Im März trafen sich die Vertreter und Vertreterinnen der Fahrradbranche, Wissenschaft und Politik im niederländischen Normungsgremium in Delft, um eine gemeinsame europäische Lastenradnorm zu entwickeln. Der Arbeitsgruppe mit dem Kürzel CEN/TC 333/WG 9 gehören unter anderem an: Marco Brust (Geschäftsführer velotech.de), Anhängerhersteller NÜWiel, die Lastenrad-, Fahrrad- und Antriebsherstellern Riese und Müller, Urban Arrow, Accell, Shimano, Schaeffler, Bosch Ebike Systems und Mando sowie die Technischen Universität Hamburg-Harburg und der Zweirad-Industrie-Verband e.V. (ZIV).
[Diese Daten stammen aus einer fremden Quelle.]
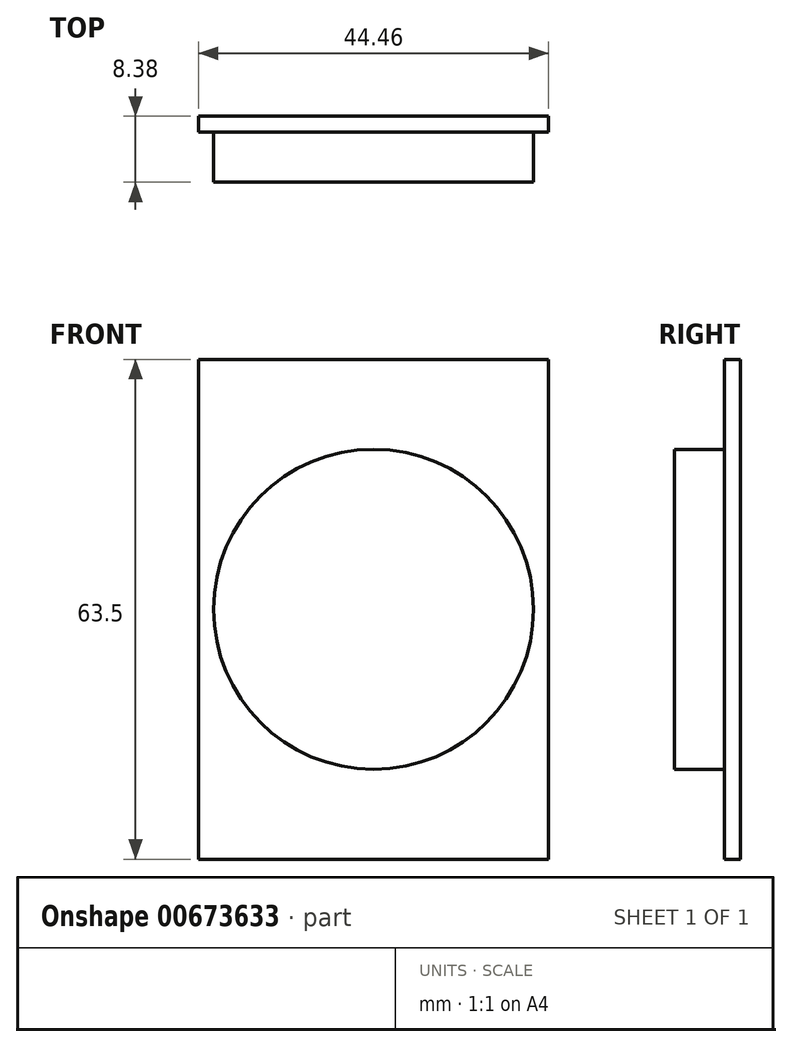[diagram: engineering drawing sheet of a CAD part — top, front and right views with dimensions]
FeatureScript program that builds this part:
annotation { "Feature Type Name" : "Feature", "Feature Type Description" : "" }
export const myFeature = defineFeature(function(context is Context, id is Id, definition is map)
    precondition{}
    {
        {
            var Q0;
            Q0=qCreatedBy(makeId("Front.planeOp"),FACE);
            var sketch = newSketch(context, id + "F0", { "sketchPlane" : qUnion([Q0])});
            skLineSegment(sketch, "E0.bottom", {"start": v(22.23, 31.75) * mm, "end": v(-22.23, 31.75) * mm});
            skLineSegment(sketch, "E0.top", {"start": v(22.23, -31.75) * mm, "end": v(-22.23, -31.75) * mm});
            skLineSegment(sketch, "E0.left", {"start": v(22.23, 31.75) * mm, "end": v(22.23, -31.75) * mm});
            skLineSegment(sketch, "E0.right", {"start": v(-22.23, 31.75) * mm, "end": v(-22.23, -31.75) * mm});
            skPoint(sketch, "E0.middle", {"position": v(0, 0) * mm});
            skSolve(sketch);
        }
        {
            var Q0;
            Q0=qSketchRegion(id+"F0",true);
            extrude(context, id + "F1", {"entities" : qUnion([Q0]), "depth" : 2.03 * mm, "offsetDistance" : 25.4 * mm});
        }
        {
            var Q0;
            Q0=makeQuery(id+"F1.opExtrude","CAP_FACE",FACE,{"disambiguationData":[OSD([sQuery(id+"F0.wireOp",EDGE,"E0.bottom"),sQuery(id+"F0.wireOp",EDGE,"E0.top"),sQuery(id+"F0.wireOp",EDGE,"E0.left"),sQuery(id+"F0.wireOp",EDGE,"E0.right")])],"isStart":false});
            var sketch = newSketch(context, id + "F2", { "sketchPlane" : qUnion([Q0])});
            skCircle(sketch, "E1", {"center": v(0, 0) * mm, "radius": 20.32 * mm});
            skSolve(sketch);
        }
        {
            var Q0;
            Q0=qSketchRegion(id+"F2",true);
            extrude(context, id + "F3", {"entities" : qUnion([Q0]), "operationType" : NewBodyOperationType.ADD, "depth" : 6.35 * mm, "offsetDistance" : 25.4 * mm});
        }
    });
Gemeinsam haben sie den Entwurf der neuen Norm EN17860 erarbeitet. Sie erfasst jetzt auch schwere Lastenräder und schwere Anhänger, welche bisher nicht hinreichend normiert waren. Jeweils gesondert erfasst werden Anhänger mit eigenem Elektromotor und eigener Bremse sowie einspurige Lastenräder mit jeweils bis 250 Kilogramm zulässigem Gesamtgewicht, mehrspurige Lastenräder mit bis zu 300 Kilogramm zulässigem Gesamtgewicht und schwere Lastenräder bis 650 Kilogramm.
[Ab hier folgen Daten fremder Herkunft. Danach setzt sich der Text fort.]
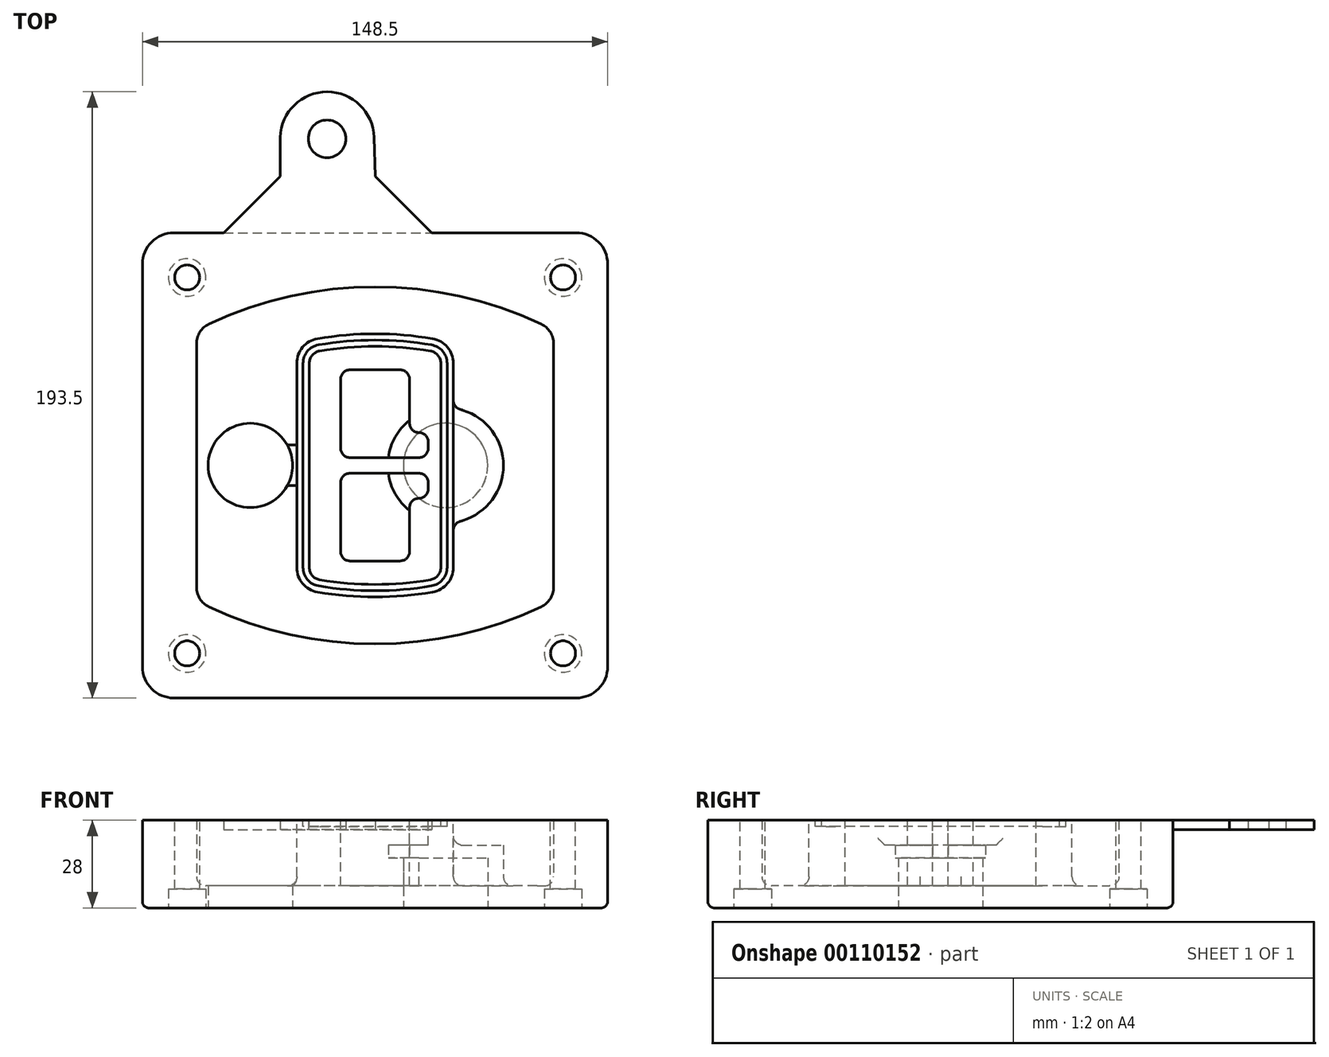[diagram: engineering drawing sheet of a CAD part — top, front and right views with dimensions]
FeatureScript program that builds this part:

EU-Lastenradnorm vereinfacht Export und Entwicklung
»Lastenräder haben sich stark entwickelt. Das gilt besonders für den Gütertransport«, erklärt Marco Brust. »Und hier ist eine EU-Norm hilfreich, um den europaweit existierenden Flickenteppich zu vereinheitlichen. Manche Fahrzeuge werden von Land zu Land unterschiedlich eingestuft, so wird etwa in den Niederlanden ein Höchstgewicht für Lastenräder von 75 Kilogramm diskutiert; in Frankreich gelten vierrädrige Fahrzeuge in manchen Regionen nicht als Fahrrad, und in Deutschland gelten wieder andere Regeln. Das hemmt den Handel und bringt auch rechtliche Probleme. Darum hilft die neue EU-Norm. Profitieren werden also zum einen die exportorientierten Hersteller, weil der Vertrieb in der Europäischen Union leichter wird. Zum anderen erleichtert die Norm die Entwicklung jedes Herstellers, weil die Vorgaben, was das Produkt leisten muss, klarer werden.«
Bisher wurden Lastenräder nach der zuletzt 2020 überarbeiteten Norm DIN 79010 geprüft, die vom Velotech.de-Gründer Ernst Brust seinerseits als Obmann erarbeitet wurde. Diese Norm wird von der neuen Norm abgelöst. Auch die alte Norm für City- und Trekkingräder, die 15194, wurde herangezogen, sei aber für Lastenräder aufgrund des stark gewachsenen Gewichts und der Sicherheitsaspekte beim Personentransport sowie den Seriellen Hybriden, also dem Fahrrad ohne Kette und ohne Zahnriemen, nicht mehr zeitgemäß.
Die erste Deutsche Lastenradnorm wurde vom Gründer des Prüfinstituts, Ernst Brust, als Obmann 2013 ins Leben gerufen. Damals war das Institut gerade nach ISO/IEC 17025 akkreditiert worden, als Grundlage für die Anerkennung von Prüfberichten durch Behörden.
Normen helfen Herstellern nachzuweisen, dass sie ein Produkt sorgfältig und gesetzeskonform entwickelt haben. Bei Lastenrädern müsse auch noch beachtet werden, ob das Rad gewerblich oder privat eingesetzt wird, da die Anforderungen an das Material sich stark unterscheiden. Ob eine Norm von einem Lastenrad eingehalten wird, prüft Velotech.de in seinem Prüflabor in Schweinfurt.